This Word2Vec implementation allows training large vocabularies which do not fit in the memory of a single machine. It uses parameter servers to achieve this and custom parameter server operations to perform the training in a network-efficient way. The vectors are trained asynchronously in mini-batches as skip-gram model with negative sampling. This approach is based on

Erik Ordentlich, Lee Yang, Andy Feng, Peter Cnudde, Mihajlo Grbovic, Nemanja Djuric, Vladan Radosavljevic and Gavin Owens. "Network-Efficient Distributed Word2vec Training System for Large Vocabularies." In CIKM, 2016, Pages 1139-1148

The asynchronous distributed training is sensitive to very frequent words and may result in exploding gradients. Therefore stop words and other very frequent words without much meaning should be removed beforehand. Use for example Sparks StopWordsRemover.

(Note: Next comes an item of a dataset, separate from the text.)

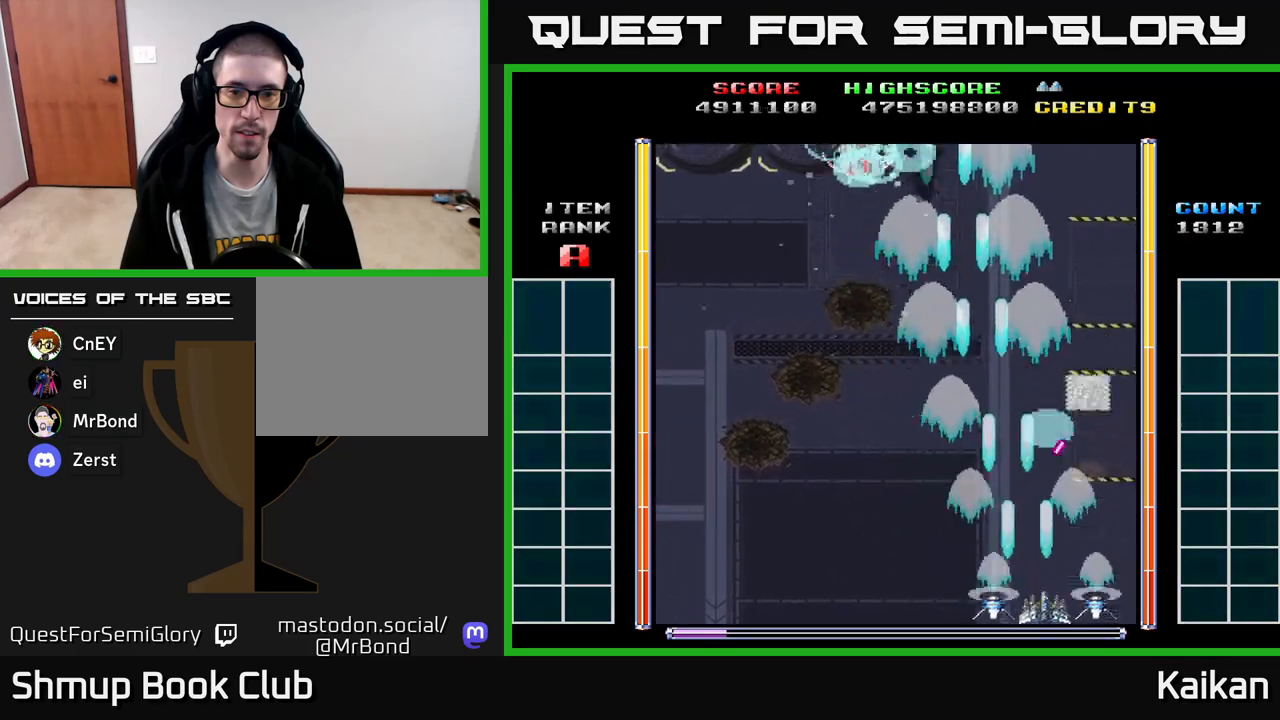
{"buttons": ["DPAD_DOWN"], "left_stick": "up-left", "events": [[33, "DPAD_DOWN", "up"], [167, "DPAD_RIGHT", "up"], [183, "DPAD_UP", "down"], [267, "DPAD_LEFT", "down"], [367, "DPAD_UP", "up"], [433, "A", "up"], [467, "DPAD_DOWN", "down"], [500, "DPAD_LEFT", "up"]]}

Large parts of the actual functionality can be found in the Glint fork.

Build

You can either use the release jar or build the project yourself. To build it run:

sbt assembly

To also execute integration tests run:

sbt it:test

The resulting fat jar contains all dependencies and can be passed to spark-submit with --jar. To use the python bindings zip them and pass them as --py-files.

cd src/main/python
zip ml_glintword2vec.zip ml_glintword2vec.py

Usage

The API is similar to the existing Word2Vec implementation of Spark and implements the Spark ML and MLlib interfaces.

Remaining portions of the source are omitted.